═══ Entries provided ═══

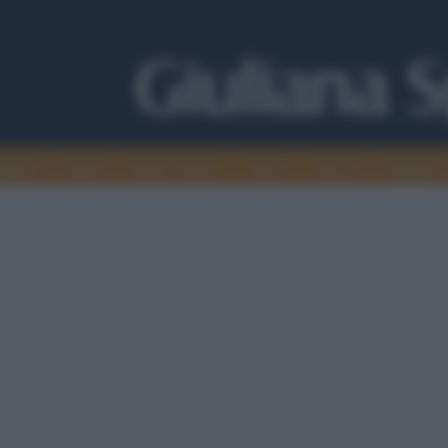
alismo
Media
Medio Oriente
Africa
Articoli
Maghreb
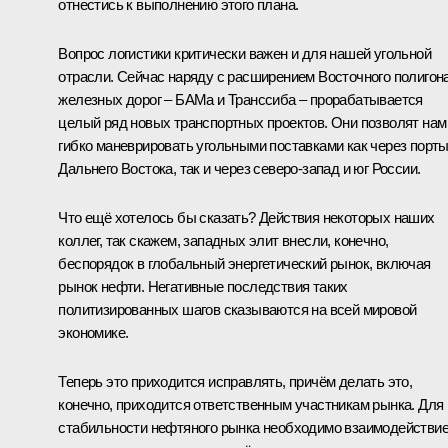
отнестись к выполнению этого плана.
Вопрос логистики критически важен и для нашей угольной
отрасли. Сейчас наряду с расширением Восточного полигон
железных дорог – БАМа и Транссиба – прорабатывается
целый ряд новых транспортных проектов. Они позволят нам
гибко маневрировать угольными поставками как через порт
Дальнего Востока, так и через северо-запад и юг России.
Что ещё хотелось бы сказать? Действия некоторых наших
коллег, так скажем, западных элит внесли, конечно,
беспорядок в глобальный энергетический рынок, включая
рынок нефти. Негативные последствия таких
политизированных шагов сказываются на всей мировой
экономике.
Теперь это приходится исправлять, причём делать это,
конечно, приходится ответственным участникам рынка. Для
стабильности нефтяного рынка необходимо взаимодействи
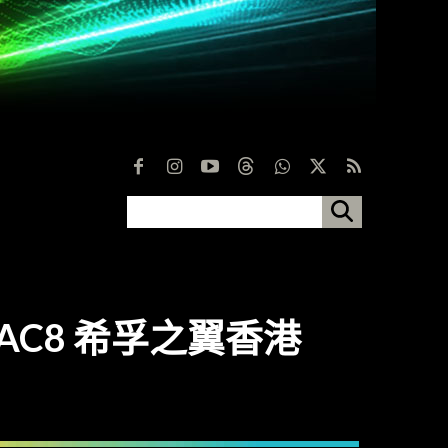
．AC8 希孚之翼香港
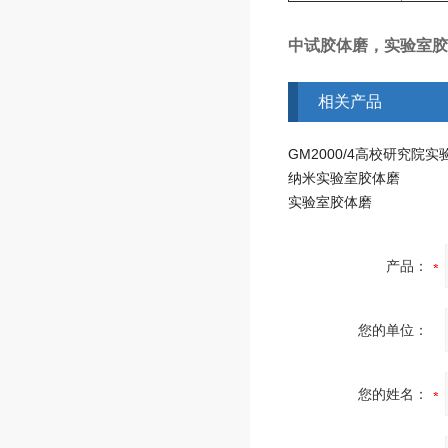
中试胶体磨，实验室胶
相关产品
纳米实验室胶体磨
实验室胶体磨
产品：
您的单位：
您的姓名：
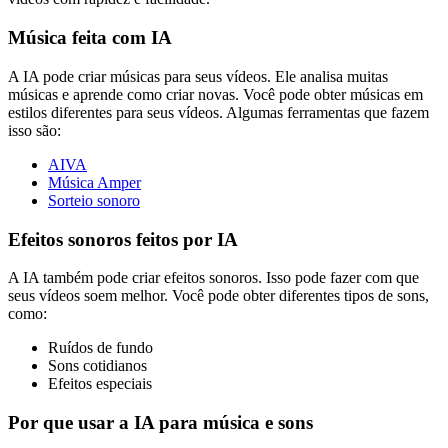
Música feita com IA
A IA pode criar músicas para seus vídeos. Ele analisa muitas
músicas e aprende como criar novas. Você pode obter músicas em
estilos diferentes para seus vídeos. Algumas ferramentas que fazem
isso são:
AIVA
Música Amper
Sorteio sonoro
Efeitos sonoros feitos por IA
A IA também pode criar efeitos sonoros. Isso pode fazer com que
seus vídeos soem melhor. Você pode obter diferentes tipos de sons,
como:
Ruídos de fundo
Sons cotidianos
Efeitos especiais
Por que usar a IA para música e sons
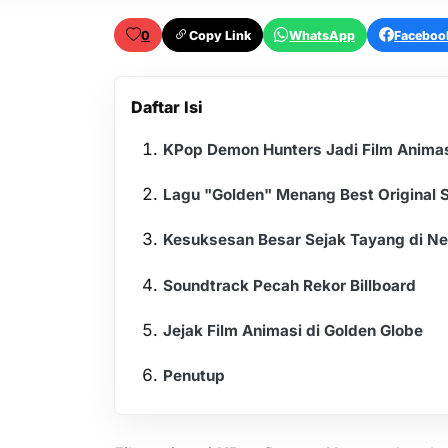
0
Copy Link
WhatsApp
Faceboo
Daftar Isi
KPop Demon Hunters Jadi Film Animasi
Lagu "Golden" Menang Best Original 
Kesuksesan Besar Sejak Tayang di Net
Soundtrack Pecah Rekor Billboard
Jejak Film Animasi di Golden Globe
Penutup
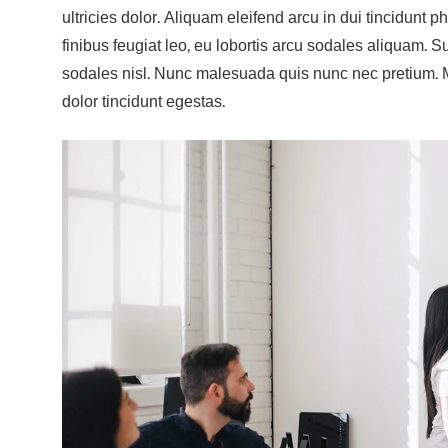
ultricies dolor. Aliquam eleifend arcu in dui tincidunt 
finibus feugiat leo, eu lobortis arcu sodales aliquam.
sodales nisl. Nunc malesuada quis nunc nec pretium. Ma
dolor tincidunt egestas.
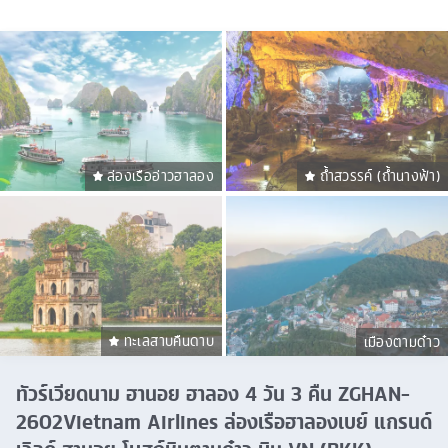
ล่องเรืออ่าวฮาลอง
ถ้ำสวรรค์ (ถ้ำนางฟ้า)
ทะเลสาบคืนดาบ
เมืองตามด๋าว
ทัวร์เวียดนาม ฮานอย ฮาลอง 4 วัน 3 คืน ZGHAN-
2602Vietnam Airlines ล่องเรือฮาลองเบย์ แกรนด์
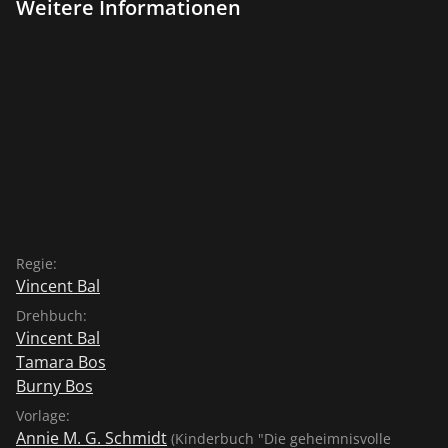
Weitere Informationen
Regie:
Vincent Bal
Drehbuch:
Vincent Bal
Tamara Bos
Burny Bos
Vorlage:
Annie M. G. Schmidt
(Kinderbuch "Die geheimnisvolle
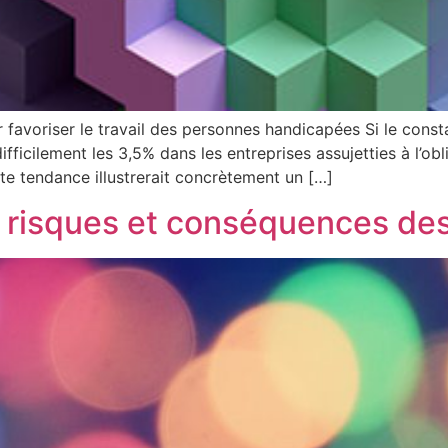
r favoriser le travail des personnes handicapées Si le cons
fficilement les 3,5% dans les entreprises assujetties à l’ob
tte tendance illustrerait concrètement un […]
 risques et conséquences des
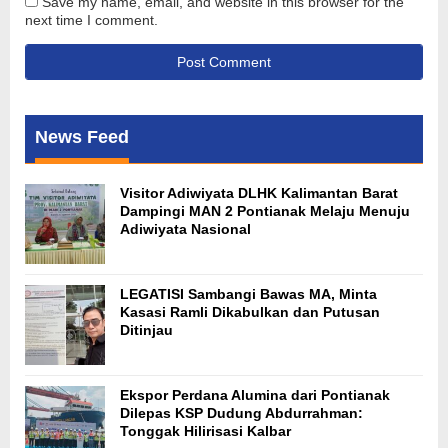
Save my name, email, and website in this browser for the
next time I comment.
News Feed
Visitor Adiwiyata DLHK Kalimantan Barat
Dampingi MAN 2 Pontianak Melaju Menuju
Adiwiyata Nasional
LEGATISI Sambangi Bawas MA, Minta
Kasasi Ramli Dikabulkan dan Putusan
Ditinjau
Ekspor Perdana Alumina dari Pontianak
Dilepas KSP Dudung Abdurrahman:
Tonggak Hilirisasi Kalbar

═══

◆ **What the task asks**:
Everything in the entries above, apart from the images, should be printed exactly.

◆ **Answer space**:
alismo
Media
Medio Oriente
Africa
Articoli
Maghreb
отнестись к выполнению этого плана.
Вопрос логистики критически важен и для нашей угольной
отрасли. Сейчас наряду с расширением Восточного полигон
железных дорог – БАМа и Транссиба – прорабатывается
целый ряд новых транспортных проектов. Они позволят нам
гибко маневрировать угольными поставками как через порт
Дальнего Востока, так и через северо-запад и юг России.
Что ещё хотелось бы сказать? Действия некоторых наших
коллег, так скажем, западных элит внесли, конечно,
беспорядок в глобальный энергетический рынок, включая
рынок нефти. Негативные последствия таких
политизированных шагов сказываются на всей мировой
экономике.
Теперь это приходится исправлять, причём делать это,
конечно, приходится ответственным участникам рынка. Для
стабильности нефтяного рынка необходимо взаимодействи
．AC8 希孚之翼香港
中试胶体磨，实验室胶
相关产品
纳米实验室胶体磨
实验室胶体磨
产品：
您的单位：
您的姓名：
Música feita com IA
A IA pode criar músicas para seus vídeos. Ele analisa muitas
músicas e aprende como criar novas. Você pode obter músicas em
estilos diferentes para seus vídeos. Algumas ferramentas que fazem
isso são:
AIVA
Música Amper
Sorteio sonoro
Efeitos sonoros feitos por IA
A IA também pode criar efeitos sonoros. Isso pode fazer com que
seus vídeos soem melhor. Você pode obter diferentes tipos de sons,
como:
Ruídos de fundo
Sons cotidianos
Efeitos especiais
Por que usar a IA para música e sons
0
Copy Link
WhatsApp
Faceboo
Daftar Isi
KPop Demon Hunters Jadi Film Animasi
Lagu "Golden" Menang Best Original 
Kesuksesan Besar Sejak Tayang di Net
Soundtrack Pecah Rekor Billboard
Jejak Film Animasi di Golden Globe
Penutup
ultricies dolor. Aliquam eleifend arcu in dui tincidunt 
finibus feugiat leo, eu lobortis arcu sodales aliquam.
sodales nisl. Nunc malesuada quis nunc nec pretium. Ma
dolor tincidunt egestas.
ล่องเรืออ่าวฮาลอง
ถ้ำสวรรค์ (ถ้ำนางฟ้า)
ทะเลสาบคืนดาบ
เมืองตามด๋าว
ทัวร์เวียดนาม ฮานอย ฮาลอง 4 วัน 3 คืน ZGHAN-
2602Vietnam Airlines ล่องเรือฮาลองเบย์ แกรนด์
Weitere Informationen
Regie:
Vincent Bal
Drehbuch:
Vincent Bal
Tamara Bos
Burny Bos
Vorlage:
Annie M. G. Schmidt
(Kinderbuch "Die geheimnisvolle
r favoriser le travail des personnes handicapées Si le cons
fficilement les 3,5% dans les entreprises assujetties à l’ob
tte tendance illustrerait concrètement un […]
 risques et conséquences des
Save my name, email, and website in this browser for the
next time I comment.
News Feed
Visitor Adiwiyata DLHK Kalimantan Barat
Dampingi MAN 2 Pontianak Melaju Menuju
Adiwiyata Nasional
LEGATISI Sambangi Bawas MA, Minta
Kasasi Ramli Dikabulkan dan Putusan
Ditinjau
Ekspor Perdana Alumina dari Pontianak
Dilepas KSP Dudung Abdurrahman:
Tonggak Hilirisasi Kalbar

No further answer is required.